Investigation of a pulsed laser ablation process for bonded repair purposes of CFRP composites via peel testing and a design-of-experiments approach

The present study aims to investigate an automatic material ablation process performed by a pulsed Ytterbium green fiber laser for bonded repair purposes of carbon fibre reinforced composites. The investigated process parameters are the scanning speed, the pulse frequency, the hatching distance and the hatching pattern whereas the targeted objectives are the material removal rate as well as the quality of adhesion as characterized by a novel composite peel test. The use of a green laser, if properly implemented and optimized, turns out to offer a series of advantages. Not only it allows the precise, controllable and automatic -without human intervention-material ablation but it can change the morphology of the CFRP surface through micro-machining effects such as the creation of novel highly regular microstructural formations that significantly enhance bonding. We provide with experimental evidence that this is not always the case but happens only for specific levels of the process parameters.

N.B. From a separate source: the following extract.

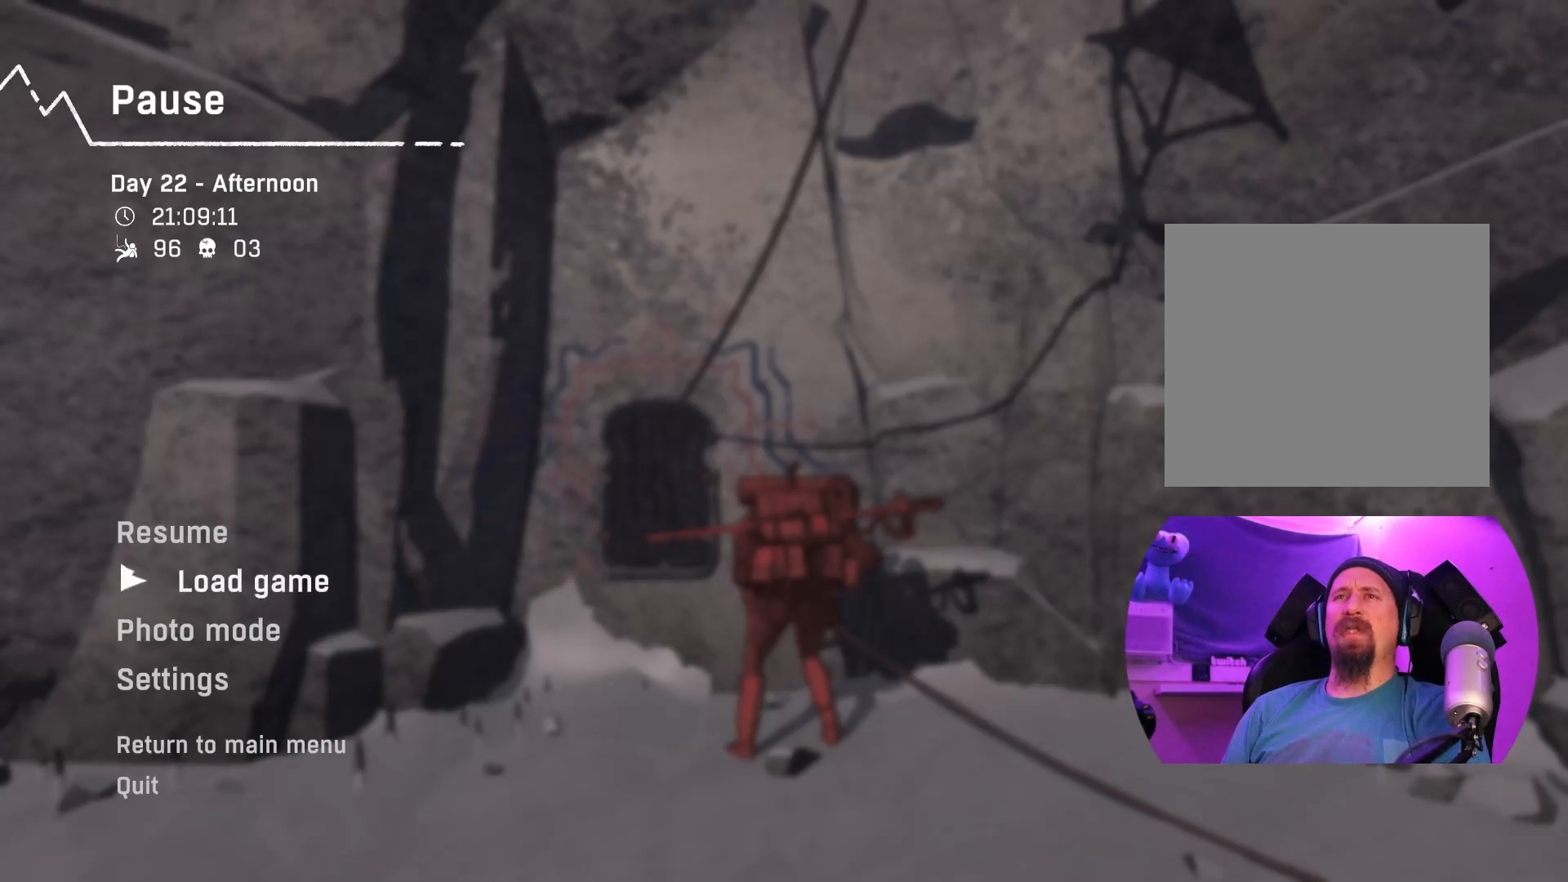
{"buttons": [], "left_stick": "center", "right_stick": "center", "events": [[167, "left_stick", "up"], [367, "left_stick", "center"]]}
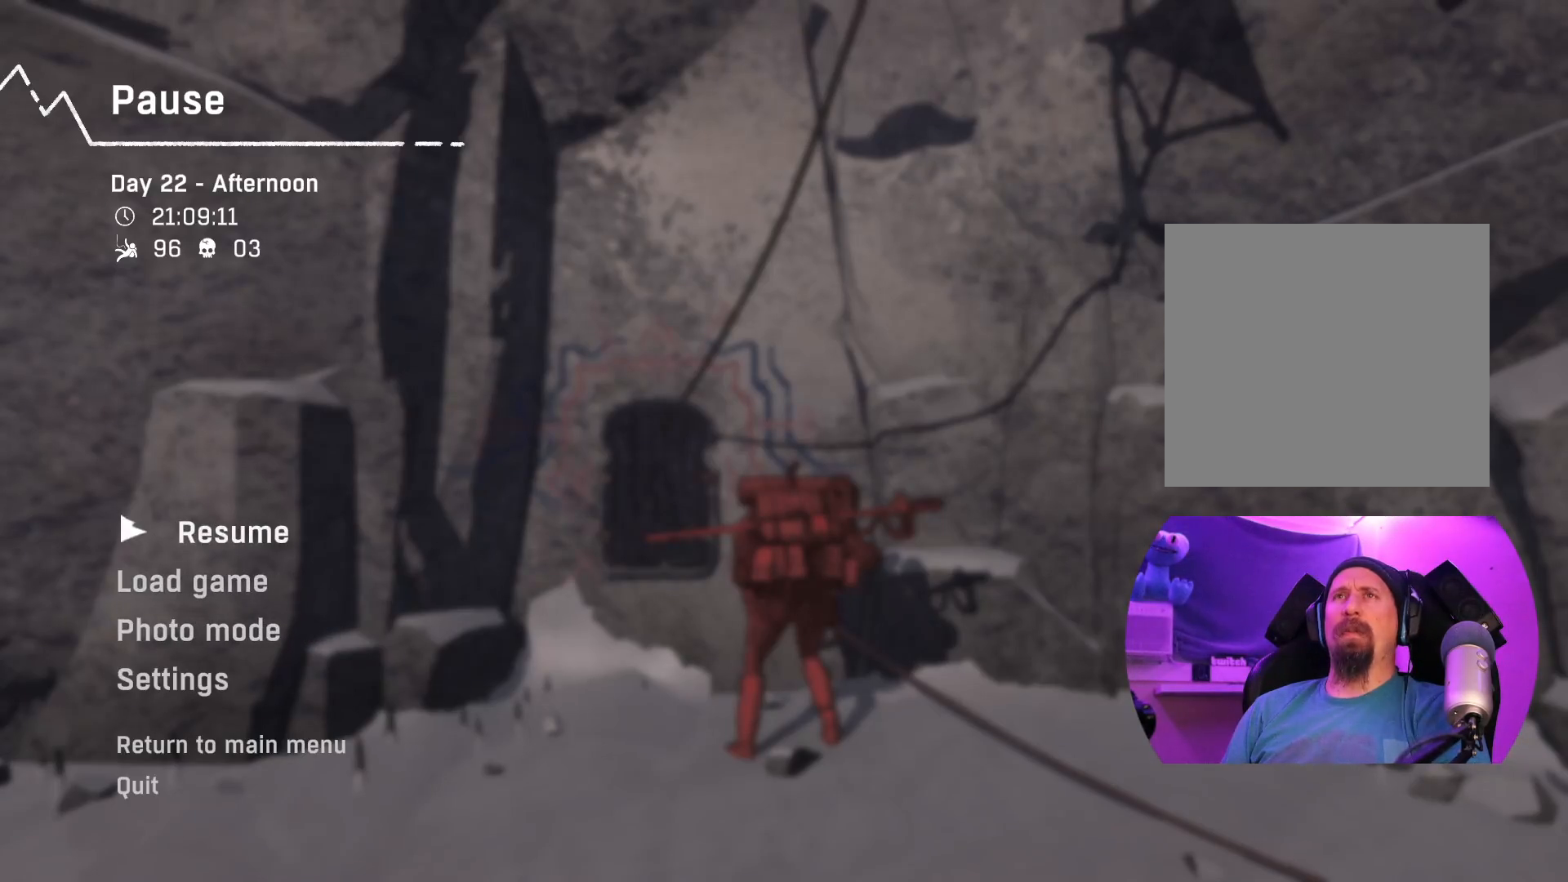
{"buttons": [], "left_stick": "center", "right_stick": "center", "events": []}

A design of experiments approach is implemented to search as effectively as possible the process parameters space. We utilize a Box-Behnken four-level factorial design to define the minimum number of experimental trials and build an appropriate test matrix. Analysis of variance is finally implemented to assess the influential parameters. Finally, the set of parameters that optimize the objective of simultaneously high peel strength and material removal rate are identified following a response surface methodology.